* Directions
Print the lines from the one containing "-62,7 +62,7 @@" through the end of the listing below, exactly as written. Any pictures stay out.

==== Data for this exercise

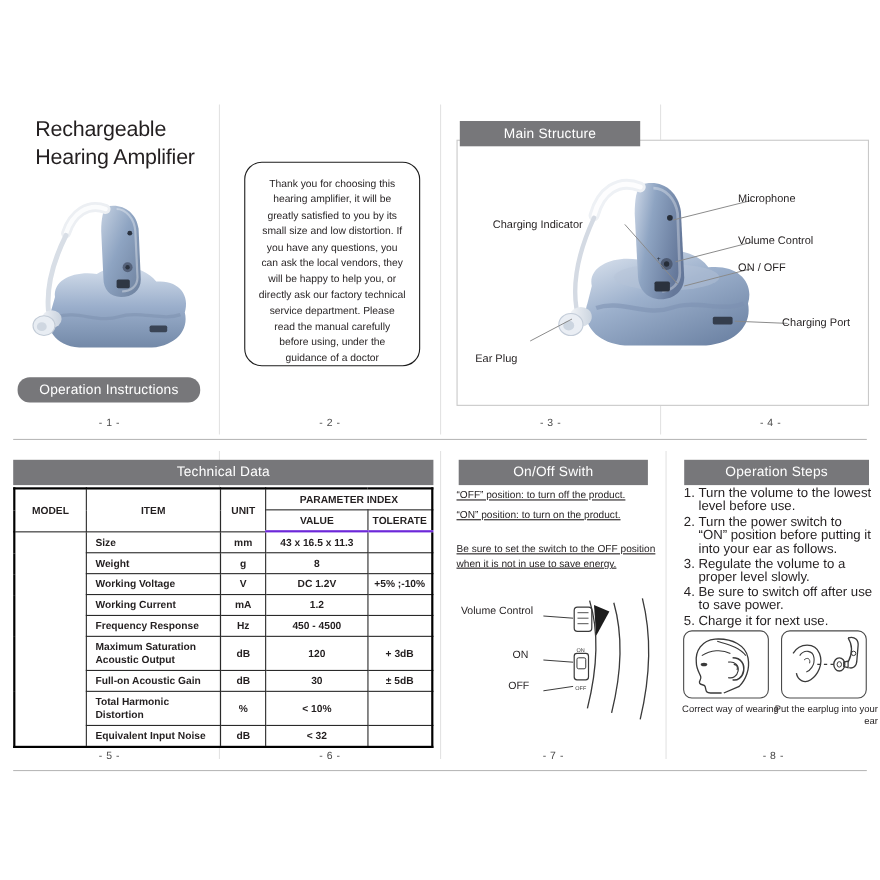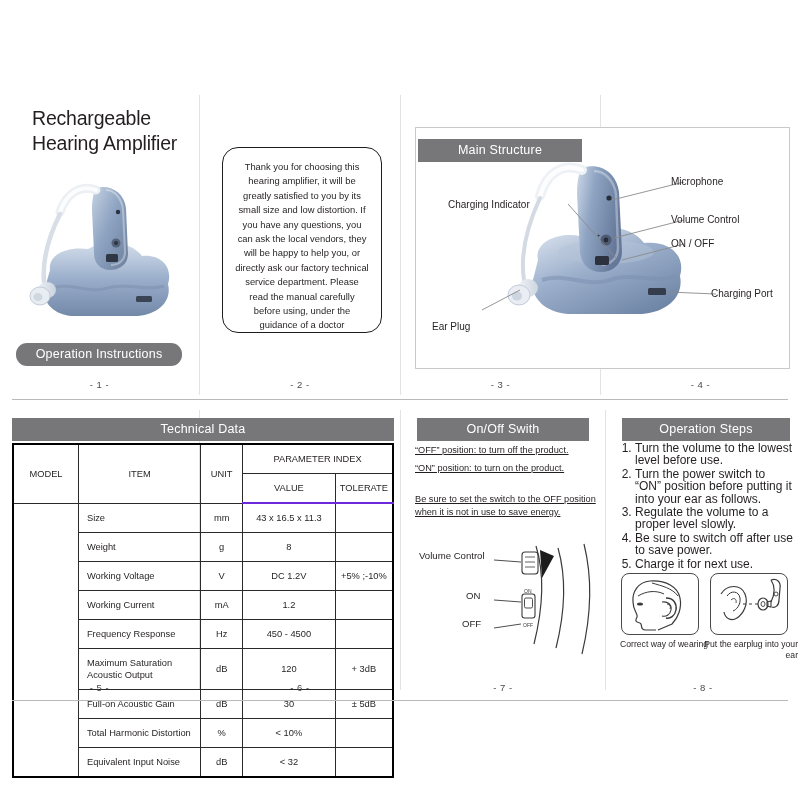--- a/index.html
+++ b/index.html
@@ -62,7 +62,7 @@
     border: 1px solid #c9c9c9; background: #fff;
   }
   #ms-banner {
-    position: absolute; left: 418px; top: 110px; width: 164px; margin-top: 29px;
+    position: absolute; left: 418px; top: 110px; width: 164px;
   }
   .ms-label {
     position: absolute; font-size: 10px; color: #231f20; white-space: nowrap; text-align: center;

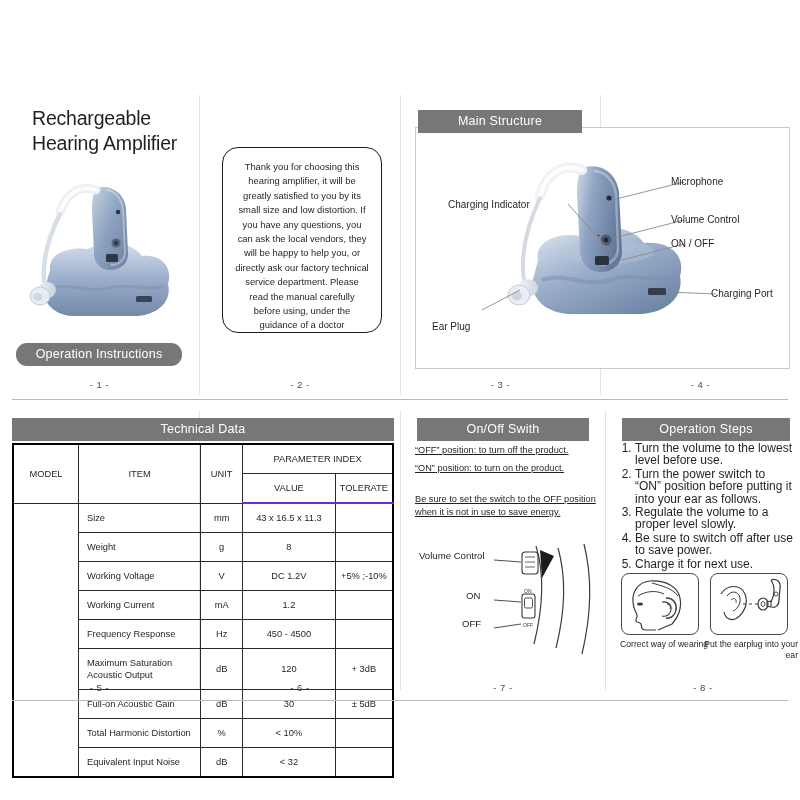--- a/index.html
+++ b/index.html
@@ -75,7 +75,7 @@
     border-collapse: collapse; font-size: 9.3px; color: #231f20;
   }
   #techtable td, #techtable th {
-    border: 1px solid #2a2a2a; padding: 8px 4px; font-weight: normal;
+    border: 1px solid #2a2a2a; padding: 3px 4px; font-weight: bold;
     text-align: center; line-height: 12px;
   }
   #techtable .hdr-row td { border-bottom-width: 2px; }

========

* Result of the exercise
@@ -62,7 +62,7 @@
     border: 1px solid #c9c9c9; background: #fff;
   }
   #ms-banner {
-    position: absolute; left: 418px; top: 110px; width: 164px; margin-top: 29px;
+    position: absolute; left: 418px; top: 110px; width: 164px;
   }
   .ms-label {
     position: absolute; font-size: 10px; color: #231f20; white-space: nowrap; text-align: center;

--- a/index.html
+++ b/index.html
@@ -75,7 +75,7 @@
     border-collapse: collapse; font-size: 9.3px; color: #231f20;
   }
   #techtable td, #techtable th {
-    border: 1px solid #2a2a2a; padding: 8px 4px; font-weight: normal;
+    border: 1px solid #2a2a2a; padding: 3px 4px; font-weight: bold;
     text-align: center; line-height: 12px;
   }
   #techtable .hdr-row td { border-bottom-width: 2px; }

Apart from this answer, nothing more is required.